[[ RECORDED INFORMATION, beginning ]]

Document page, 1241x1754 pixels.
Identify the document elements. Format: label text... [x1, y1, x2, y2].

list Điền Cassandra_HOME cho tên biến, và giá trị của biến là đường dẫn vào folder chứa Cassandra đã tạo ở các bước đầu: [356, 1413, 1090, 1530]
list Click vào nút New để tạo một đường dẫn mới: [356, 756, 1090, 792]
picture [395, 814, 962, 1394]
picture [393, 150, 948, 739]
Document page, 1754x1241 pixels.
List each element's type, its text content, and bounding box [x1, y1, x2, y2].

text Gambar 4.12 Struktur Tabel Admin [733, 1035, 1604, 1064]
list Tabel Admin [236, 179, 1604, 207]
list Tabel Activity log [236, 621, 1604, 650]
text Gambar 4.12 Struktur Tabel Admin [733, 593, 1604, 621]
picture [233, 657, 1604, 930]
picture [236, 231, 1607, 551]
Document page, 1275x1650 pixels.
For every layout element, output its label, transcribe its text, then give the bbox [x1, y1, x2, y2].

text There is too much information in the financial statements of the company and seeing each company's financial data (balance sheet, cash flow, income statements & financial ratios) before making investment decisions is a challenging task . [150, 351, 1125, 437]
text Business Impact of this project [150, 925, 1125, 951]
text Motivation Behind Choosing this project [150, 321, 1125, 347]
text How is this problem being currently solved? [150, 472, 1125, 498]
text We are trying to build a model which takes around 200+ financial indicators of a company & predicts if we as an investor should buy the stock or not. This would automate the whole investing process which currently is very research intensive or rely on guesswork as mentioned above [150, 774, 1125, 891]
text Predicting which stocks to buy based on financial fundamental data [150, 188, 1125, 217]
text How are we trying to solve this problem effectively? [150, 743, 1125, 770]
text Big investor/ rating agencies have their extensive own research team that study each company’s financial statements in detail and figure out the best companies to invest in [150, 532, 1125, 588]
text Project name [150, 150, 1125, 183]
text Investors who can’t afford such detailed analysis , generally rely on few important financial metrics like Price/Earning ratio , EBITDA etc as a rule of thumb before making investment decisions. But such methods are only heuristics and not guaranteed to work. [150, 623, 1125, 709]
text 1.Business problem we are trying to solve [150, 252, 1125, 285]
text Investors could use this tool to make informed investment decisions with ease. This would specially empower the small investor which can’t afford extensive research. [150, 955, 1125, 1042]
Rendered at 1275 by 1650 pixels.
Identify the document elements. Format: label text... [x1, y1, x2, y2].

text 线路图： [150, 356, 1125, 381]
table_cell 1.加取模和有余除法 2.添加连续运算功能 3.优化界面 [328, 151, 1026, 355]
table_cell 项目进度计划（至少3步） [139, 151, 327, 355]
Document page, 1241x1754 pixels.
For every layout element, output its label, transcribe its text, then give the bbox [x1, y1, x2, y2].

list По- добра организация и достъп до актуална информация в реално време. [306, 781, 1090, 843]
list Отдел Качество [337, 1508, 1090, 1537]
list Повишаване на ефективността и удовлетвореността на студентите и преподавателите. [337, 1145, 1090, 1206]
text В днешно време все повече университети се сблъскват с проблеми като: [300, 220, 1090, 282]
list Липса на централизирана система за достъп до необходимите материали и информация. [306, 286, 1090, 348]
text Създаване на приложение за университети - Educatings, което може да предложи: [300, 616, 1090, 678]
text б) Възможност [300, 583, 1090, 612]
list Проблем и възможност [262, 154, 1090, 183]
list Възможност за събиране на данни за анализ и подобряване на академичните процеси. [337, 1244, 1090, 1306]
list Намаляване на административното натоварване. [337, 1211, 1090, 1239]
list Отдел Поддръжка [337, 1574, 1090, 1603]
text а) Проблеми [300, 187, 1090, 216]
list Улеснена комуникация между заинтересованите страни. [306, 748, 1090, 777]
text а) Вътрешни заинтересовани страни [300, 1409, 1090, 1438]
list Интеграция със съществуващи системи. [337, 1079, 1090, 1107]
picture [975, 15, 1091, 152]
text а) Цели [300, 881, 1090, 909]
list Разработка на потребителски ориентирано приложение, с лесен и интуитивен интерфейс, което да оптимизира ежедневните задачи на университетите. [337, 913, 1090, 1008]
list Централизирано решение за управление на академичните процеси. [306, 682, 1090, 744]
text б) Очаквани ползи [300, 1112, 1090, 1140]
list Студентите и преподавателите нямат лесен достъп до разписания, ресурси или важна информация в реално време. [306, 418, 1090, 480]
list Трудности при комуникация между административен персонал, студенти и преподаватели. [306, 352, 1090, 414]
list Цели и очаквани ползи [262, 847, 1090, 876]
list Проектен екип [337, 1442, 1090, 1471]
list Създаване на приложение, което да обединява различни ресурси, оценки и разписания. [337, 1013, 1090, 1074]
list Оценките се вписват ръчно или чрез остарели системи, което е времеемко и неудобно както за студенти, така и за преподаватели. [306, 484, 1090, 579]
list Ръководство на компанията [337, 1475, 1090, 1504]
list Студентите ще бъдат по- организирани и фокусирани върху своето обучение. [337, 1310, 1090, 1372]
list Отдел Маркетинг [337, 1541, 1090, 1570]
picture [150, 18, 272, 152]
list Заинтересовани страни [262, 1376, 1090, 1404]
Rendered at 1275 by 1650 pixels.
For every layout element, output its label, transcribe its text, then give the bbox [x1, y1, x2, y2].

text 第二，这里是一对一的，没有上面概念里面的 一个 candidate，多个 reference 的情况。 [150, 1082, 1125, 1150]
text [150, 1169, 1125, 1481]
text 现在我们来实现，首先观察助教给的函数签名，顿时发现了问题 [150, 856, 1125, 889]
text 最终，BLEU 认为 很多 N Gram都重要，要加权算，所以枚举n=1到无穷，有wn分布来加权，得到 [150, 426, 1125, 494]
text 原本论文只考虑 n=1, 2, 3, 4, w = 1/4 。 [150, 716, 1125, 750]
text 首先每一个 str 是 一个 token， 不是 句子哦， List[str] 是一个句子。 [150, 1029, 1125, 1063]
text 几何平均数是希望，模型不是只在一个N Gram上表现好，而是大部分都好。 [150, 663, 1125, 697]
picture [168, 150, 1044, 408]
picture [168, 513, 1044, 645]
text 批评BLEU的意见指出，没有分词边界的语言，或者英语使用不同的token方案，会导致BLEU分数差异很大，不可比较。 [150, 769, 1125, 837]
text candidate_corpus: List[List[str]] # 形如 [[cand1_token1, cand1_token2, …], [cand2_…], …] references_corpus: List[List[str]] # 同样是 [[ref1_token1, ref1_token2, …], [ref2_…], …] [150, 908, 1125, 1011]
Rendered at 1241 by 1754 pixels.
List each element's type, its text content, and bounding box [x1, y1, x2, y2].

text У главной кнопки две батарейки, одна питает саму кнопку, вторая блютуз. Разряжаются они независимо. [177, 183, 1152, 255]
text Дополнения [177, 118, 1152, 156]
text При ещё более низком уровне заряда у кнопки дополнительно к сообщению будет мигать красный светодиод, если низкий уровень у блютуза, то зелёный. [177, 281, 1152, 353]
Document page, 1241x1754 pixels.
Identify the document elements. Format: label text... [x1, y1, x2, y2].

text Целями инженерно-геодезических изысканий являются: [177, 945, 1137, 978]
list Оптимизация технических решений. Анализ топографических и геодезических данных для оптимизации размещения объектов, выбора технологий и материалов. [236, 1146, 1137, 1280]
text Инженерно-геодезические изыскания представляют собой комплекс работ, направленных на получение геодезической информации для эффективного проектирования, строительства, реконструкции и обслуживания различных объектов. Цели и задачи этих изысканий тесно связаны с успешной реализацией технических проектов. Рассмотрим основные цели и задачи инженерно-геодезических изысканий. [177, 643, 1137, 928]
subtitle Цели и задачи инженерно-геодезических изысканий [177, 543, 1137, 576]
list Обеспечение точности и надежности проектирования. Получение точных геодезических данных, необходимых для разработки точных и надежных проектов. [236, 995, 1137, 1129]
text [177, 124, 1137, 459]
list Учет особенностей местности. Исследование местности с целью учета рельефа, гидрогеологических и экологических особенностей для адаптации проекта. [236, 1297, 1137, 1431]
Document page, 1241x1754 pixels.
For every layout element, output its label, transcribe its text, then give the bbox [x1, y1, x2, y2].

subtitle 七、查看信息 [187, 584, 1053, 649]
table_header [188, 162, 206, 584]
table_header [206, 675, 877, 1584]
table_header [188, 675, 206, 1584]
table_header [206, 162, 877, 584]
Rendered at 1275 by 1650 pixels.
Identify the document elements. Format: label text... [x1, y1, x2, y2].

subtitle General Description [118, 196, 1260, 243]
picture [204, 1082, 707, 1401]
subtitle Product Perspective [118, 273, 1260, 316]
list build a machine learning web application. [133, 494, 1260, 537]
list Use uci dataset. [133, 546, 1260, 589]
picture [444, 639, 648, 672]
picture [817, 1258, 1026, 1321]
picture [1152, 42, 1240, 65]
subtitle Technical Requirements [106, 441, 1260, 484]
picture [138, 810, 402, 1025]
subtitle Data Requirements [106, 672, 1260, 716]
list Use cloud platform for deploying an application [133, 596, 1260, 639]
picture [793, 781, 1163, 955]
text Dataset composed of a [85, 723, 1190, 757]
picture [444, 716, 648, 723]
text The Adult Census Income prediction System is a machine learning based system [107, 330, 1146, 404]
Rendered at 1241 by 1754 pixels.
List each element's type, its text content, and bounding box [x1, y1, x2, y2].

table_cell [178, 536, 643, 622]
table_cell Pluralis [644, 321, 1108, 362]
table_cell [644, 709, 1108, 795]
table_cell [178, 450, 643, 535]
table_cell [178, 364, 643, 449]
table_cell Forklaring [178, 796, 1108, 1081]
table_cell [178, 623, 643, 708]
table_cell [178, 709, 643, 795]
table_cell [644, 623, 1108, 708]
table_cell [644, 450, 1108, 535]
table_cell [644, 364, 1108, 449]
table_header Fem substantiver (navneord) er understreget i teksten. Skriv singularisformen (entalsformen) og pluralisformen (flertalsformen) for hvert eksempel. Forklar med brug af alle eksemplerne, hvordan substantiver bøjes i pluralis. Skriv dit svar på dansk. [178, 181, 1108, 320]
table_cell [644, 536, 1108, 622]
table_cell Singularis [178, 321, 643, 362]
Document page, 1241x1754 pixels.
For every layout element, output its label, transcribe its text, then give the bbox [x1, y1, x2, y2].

[[ RECORDED INFORMATION, end ]]

Please return the lines above exactly, from the first one down to the line with "Document page, 1275x1650 pixels.", and stop after that line.

(RESULT BELOW):
Document page, 1241x1754 pixels.
Identify the document elements. Format: label text... [x1, y1, x2, y2].

list Điền Cassandra_HOME cho tên biến, và giá trị của biến là đường dẫn vào folder chứa Cassandra đã tạo ở các bước đầu: [356, 1413, 1090, 1530]
list Click vào nút New để tạo một đường dẫn mới: [356, 756, 1090, 792]
picture [395, 814, 962, 1394]
picture [393, 150, 948, 739]
Document page, 1754x1241 pixels.
List each element's type, its text content, and bounding box [x1, y1, x2, y2].

text Gambar 4.12 Struktur Tabel Admin [733, 1035, 1604, 1064]
list Tabel Admin [236, 179, 1604, 207]
list Tabel Activity log [236, 621, 1604, 650]
text Gambar 4.12 Struktur Tabel Admin [733, 593, 1604, 621]
picture [233, 657, 1604, 930]
picture [236, 231, 1607, 551]
Document page, 1275x1650 pixels.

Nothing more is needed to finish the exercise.